We started the XC and flew for a bit, but less than 10 minutes. He asked where we were and I showed him my iPad with the blue plane tracking over the purple line. He made a comment “It’s hard to get lost with two GPSs in the plane isn’t it?” (The plane also had a G430).
On to maneuvers: first was a steep turn to the right, which I used all of the 100ft allotted to me. He mentioned that I nearly exceeded the standard and asked for one to the left. That was much better and I think my altitude only varied by about 30ft. Then a power-on stall. Since this was a 180hp C172 he had me pull the throttle to 2100rpm and recover at the buffet (as to not exceed the pitch attitude given by the FAA). Next was hood work. Straight and level, a decent of 1500ft while taking a new heading and tuning in a VOR and turning to it and one unusual attitude. Slow flight was easy, had me to a 90° turn. Followed by just pulling the throttle and doing a power-off stall to the break. Recovered with no issues.
He chopped the power, although since my hand was on the throttle he had to ask me to remove it (no surprise power reduction). Ran through my emergency procedure with (surprise!) no luck of restoring power. The field I chose was next to a neighborhood that has been known to call 911 if they see a plane with no power overhead, so we didn’t continue much below 1000ft. Power restored, we climbed up to 2500ft and then we discussed emergency descents in case of fire. I executed a full slip back down to 1000ft. He said that was good, and take him back to SFZ.

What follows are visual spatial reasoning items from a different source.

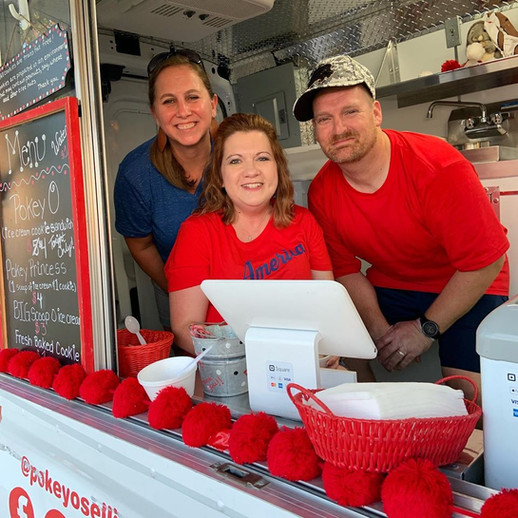
The width and height of the screenshot is (518, 518). Find the location of `faucet`. faucet is located at coordinates (454, 104).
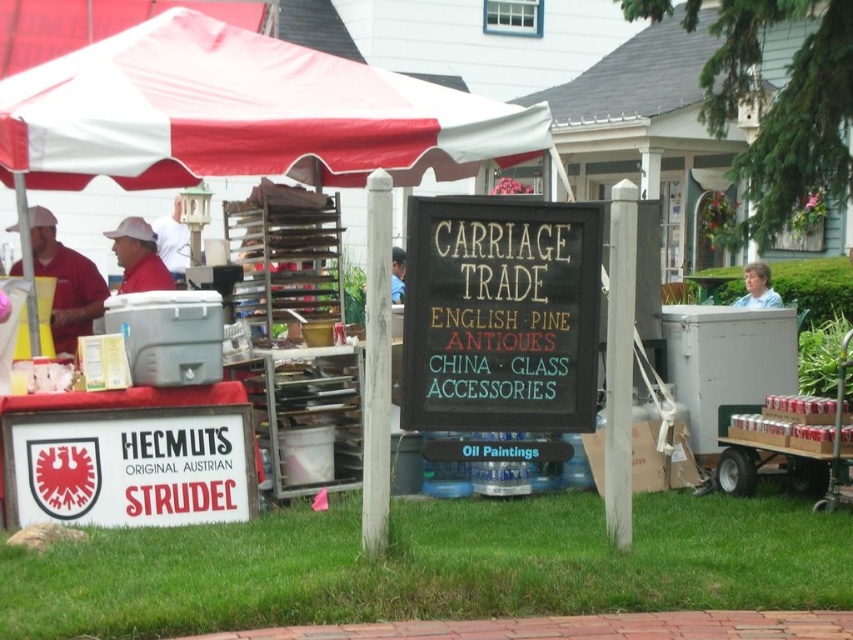
Question: Is light blue shirt at right smaller than blue fabric shirt at center?

Choices:
 (A) no
 (B) yes

Answer: (B)

Question: Which object appears farthest from the camera in this image?

Choices:
 (A) red/white fabric canopy at upper left
 (B) black chalkboard sign at center
 (C) blue fabric shirt at center

Answer: (A)

Question: Observing the image, what is the correct spatial positioning of light blue shirt at right in reference to blue fabric shirt at center?

Choices:
 (A) below
 (B) above

Answer: (A)

Question: Among these points, which one is farthest from the camera?

Choices:
 (A) (397, 268)
 (B) (764, 280)
 (C) (363, 115)

Answer: (A)

Question: Estimate the real-world distances between objects in this image. Which object is farther from the matte red shirt at left?

Choices:
 (A) blue fabric shirt at center
 (B) black chalkboard sign at center
 (C) light blue shirt at right

Answer: (C)

Question: Can you confirm if red/white fabric canopy at upper left is positioned to the right of light blue shirt at right?

Choices:
 (A) yes
 (B) no

Answer: (B)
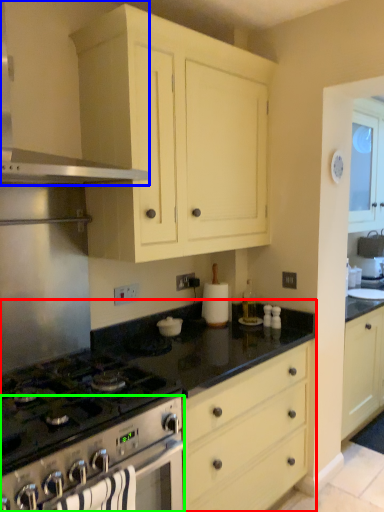
Question: Which object is positioned closest to countertop (highlighted by a red box)? Select from kitchen appliance (highlighted by a blue box) and oven (highlighted by a green box).

Choices:
 (A) kitchen appliance
 (B) oven

Answer: (B)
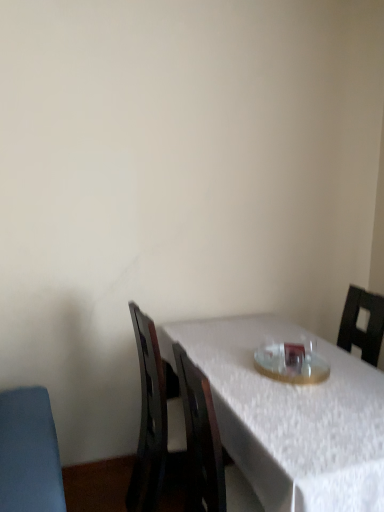
Image resolution: width=384 pixels, height=512 pixels. Identify the location of blank space situated above clear glass plate at center (from a real-world perspective). (287, 360).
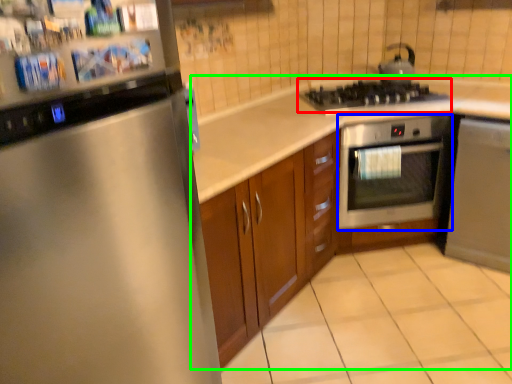
Question: Based on their relative distances, which object is farther from gas stove (highlighted by a red box)? Choose from oven (highlighted by a blue box) and countertop (highlighted by a green box).

Choices:
 (A) oven
 (B) countertop

Answer: (B)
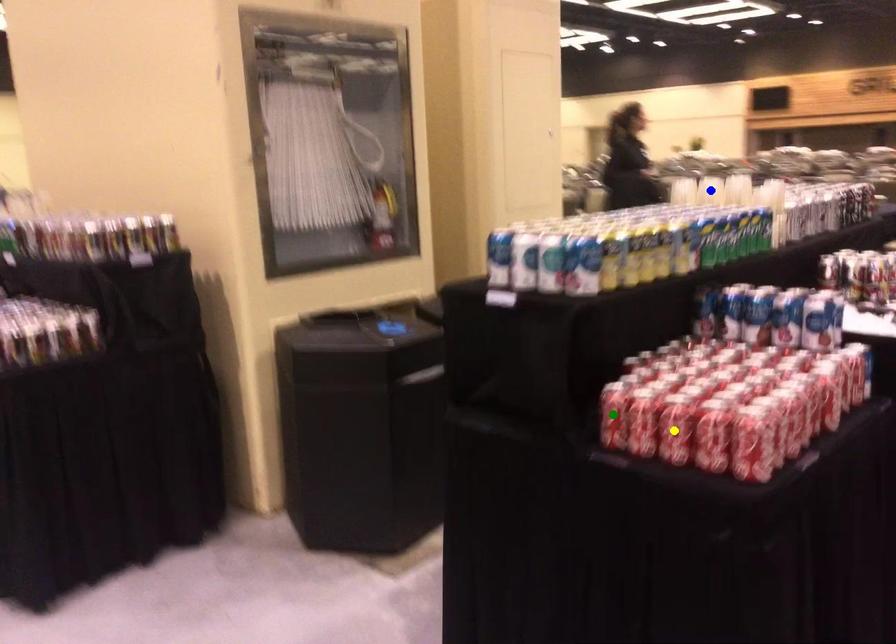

Climbed back up to 2500ft and he put together scenario about the flaps circuit breaker popping. He asked “Should you reset it in flight?” “No.” “Do you need them to land?” “No.” “Ok, enter the pattern and execute a no-flaps landing.” My speed was a little high, so I floated longer than I should have, but once down he said to taxi back to parking.
He critiqued me on my altitude discipline, which normally is not an issue. I attribute that to nerves. He said that when I was too fast, I was very good at letting the speed bleed off, and not forcing the plane to land when it didn’t want to. He didn’t comment on the early landings, but I know they were poor but within the standards. Again, nerves.
Paperwork took about 5 minutes, and I walked out with my Temp Cert!
Best advice I can give anyone going for a checkride is READ Capt Ron Levy’s advice. The points that really hit home with me are if he doesn’t ask you to repeat a maneuver, you passed. Admit when you don’t know something (this happened twice during the oral, and he asked several other questions to get the answer he was looking for), and admit when you screw up. When I flew 150ft over TPA I though I was done, but I acknowledged and fixed it right away - he didn’t say a word about it.